- Problem to solve -
Copy the data exactly from the line that contains "wrist: (232, 374)" through the line that contains "index pip: (197, 203)", keeping both end lines and leaving out everything else.

▬▬▬

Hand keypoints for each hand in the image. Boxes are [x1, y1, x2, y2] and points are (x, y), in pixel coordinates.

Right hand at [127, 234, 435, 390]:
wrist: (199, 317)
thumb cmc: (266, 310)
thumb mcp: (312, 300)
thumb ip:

▬▬▬

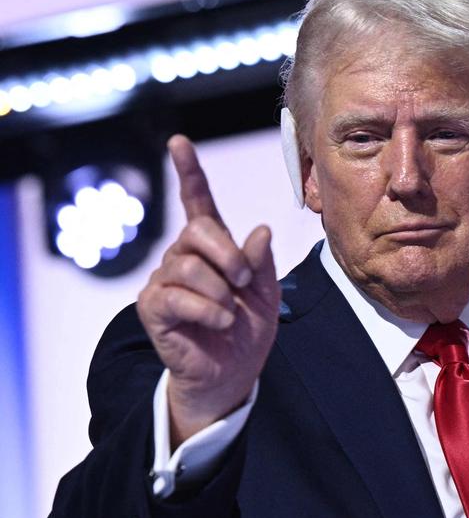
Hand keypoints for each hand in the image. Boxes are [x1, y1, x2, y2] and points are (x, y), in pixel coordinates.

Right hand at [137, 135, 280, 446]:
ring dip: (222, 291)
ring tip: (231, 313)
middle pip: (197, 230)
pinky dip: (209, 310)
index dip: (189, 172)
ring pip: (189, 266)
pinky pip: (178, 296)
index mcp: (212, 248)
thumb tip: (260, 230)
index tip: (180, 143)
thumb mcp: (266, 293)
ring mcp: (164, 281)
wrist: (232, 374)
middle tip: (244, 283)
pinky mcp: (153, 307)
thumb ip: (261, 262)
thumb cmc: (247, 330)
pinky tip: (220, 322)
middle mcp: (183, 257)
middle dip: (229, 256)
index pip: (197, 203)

▬▬▬

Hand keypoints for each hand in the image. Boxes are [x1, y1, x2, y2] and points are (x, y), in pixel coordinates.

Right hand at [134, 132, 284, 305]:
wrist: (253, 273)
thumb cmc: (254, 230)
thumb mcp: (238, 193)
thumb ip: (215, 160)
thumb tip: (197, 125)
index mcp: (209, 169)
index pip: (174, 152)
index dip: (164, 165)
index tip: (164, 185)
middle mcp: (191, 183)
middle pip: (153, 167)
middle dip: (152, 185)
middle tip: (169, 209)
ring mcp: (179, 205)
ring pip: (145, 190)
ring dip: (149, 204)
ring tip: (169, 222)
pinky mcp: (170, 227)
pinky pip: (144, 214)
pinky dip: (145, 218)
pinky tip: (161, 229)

▬▬▬

- Written response -
wrist: (232, 374)
middle tip: (244, 283)
pinky mcp: (153, 307)
thumb ip: (261, 262)
thumb cmc: (247, 330)
pinky tip: (220, 322)
middle mcp: (183, 257)
middle dip: (229, 256)
index pip: (197, 203)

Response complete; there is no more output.